一方で民法上は、債務は遺産分割の対象にならないという考え方が通説です。
今回は債務の遺産分割に対する民法と相続税法の考え方の違いについてまとめてみようと思います。
民法上は債務は遺産分割の対象にならない
民法上、遺産分割の対象になるのはプラスの財産だけで、マイナスの財産である借入金などの債務は遺産分割の対象にならないと解されています。
では、被相続人の債務がどのように相続人に承継されるかというと、各共同相続人の相続分に応じて承継することになります。
これは債権者保護の考え方がその根底にあります。
つまり特定の相続人だけがプラスの財産を相続し、資力のない相続人に債務だけを負わせてしまうような分割内容が相続人の間で決定されたとして、その内容が債権者にとっても有効では、債権者は困ってしまうのでこういったことがないように配慮されているわけです。
一方で、遺産分割協議での債務の遺産分割の内容は相続人間では有効ですので、基本的には遺産分割の内容に沿って債務を承継した人がその後の債務の履行をしていく必要があり、上述した取り扱いを持って後から他の相続人に債務を履行しろと主張することはできません。
相続税法上の債務の遺産分割に対する考え方
相続税法では被相続人の債務は債務控除の対象になります。
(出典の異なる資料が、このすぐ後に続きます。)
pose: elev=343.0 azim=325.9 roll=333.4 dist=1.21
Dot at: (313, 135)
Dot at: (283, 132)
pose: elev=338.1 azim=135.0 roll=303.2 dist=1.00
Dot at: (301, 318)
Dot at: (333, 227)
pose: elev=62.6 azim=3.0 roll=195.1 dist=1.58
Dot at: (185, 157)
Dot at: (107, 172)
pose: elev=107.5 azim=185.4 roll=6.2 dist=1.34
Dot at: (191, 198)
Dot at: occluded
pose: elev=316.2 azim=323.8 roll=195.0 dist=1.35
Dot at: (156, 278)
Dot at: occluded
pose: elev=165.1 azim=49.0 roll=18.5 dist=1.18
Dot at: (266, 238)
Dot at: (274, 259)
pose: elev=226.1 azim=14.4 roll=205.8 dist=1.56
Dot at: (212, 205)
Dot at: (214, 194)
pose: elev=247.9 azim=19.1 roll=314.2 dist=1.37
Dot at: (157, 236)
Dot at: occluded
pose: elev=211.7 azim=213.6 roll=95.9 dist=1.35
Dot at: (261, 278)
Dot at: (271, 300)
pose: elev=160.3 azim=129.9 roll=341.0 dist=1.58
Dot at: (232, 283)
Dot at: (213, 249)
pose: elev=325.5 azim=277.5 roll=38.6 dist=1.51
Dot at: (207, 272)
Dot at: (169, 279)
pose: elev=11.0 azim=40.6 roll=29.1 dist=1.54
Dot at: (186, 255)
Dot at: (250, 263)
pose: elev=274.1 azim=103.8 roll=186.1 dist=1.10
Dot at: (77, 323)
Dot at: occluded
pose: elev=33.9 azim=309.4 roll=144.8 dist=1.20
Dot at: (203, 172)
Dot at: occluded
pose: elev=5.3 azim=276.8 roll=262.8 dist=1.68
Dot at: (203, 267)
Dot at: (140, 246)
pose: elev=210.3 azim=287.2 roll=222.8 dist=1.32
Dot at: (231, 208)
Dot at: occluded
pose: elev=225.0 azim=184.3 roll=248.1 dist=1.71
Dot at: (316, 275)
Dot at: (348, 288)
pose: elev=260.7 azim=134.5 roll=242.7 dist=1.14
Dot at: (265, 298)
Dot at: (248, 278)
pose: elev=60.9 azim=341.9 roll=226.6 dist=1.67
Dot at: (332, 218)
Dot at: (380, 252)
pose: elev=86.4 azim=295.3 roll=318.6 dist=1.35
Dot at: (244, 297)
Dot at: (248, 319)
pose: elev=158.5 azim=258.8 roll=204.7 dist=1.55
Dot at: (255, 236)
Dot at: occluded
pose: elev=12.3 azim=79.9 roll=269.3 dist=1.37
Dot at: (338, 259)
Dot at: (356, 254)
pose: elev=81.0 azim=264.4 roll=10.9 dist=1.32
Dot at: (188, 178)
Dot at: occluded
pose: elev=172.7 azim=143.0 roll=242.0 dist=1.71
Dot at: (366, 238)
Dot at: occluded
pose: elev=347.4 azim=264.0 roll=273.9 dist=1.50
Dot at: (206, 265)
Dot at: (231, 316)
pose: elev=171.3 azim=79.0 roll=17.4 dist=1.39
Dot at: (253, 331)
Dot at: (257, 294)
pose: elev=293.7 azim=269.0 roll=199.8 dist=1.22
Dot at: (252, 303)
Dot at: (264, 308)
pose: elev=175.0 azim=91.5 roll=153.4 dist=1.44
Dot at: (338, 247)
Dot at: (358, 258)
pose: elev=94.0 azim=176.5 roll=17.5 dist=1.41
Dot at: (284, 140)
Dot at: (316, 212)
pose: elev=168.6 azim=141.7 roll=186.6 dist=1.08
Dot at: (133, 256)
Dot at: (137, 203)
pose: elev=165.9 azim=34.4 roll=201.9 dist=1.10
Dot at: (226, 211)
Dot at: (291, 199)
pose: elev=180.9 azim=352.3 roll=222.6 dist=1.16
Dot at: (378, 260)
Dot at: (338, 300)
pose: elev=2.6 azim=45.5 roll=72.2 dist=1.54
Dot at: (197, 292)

債務控除とは相続税の計算の際にプラスの財産から控除する金額のことで、債務控除が多ければ相続税の負担は減ります。
そして、債務控除として計上する金額は「その者の負担に属する部分の金額」と定められていて、一般的には遺産分割協議で定めた金額がその金額ということになります。
したがって相続税法の世界では遺産分割協議書に債務の承継についても明記をして、その内容に沿って相続税の申告をすることになり、税理士が遺産分割協議書の作成に関わる場合は債務の遺産分割の内容も協議書に織り込むこむことがほとんどのはずです。
まとめ
今回は債務の遺産分割に対する民法と相続税法の考え方の違いについてまとめてみました。
税理士が、遺産分割協議書の作成に関わる場合は、基本的に債務についても遺産分割をする方向でまとめていきます。
そこで決めた債務の分割内容は、民法上、相続人間では有効ですが、債権者間では有効とはならないという理解になります。
一定の債権者の合意を得ることで、債権者間でも遺産分割の内容が有効となることはありますが、合意がなければ、相続人が承継したと認識していない債務の支払いを求められるリスクも抱えているということになります。
■編集後記
昨日はライオンズの西口新監督の就任会見をたまたまライブで視聴しました。
西口新監督のひょうひょうとした発言が印象的でした。
すでに鳥越ヘッドコーチの就任が報道されていますが、他の空いているポストに誰が抜擢されるのか楽しみです。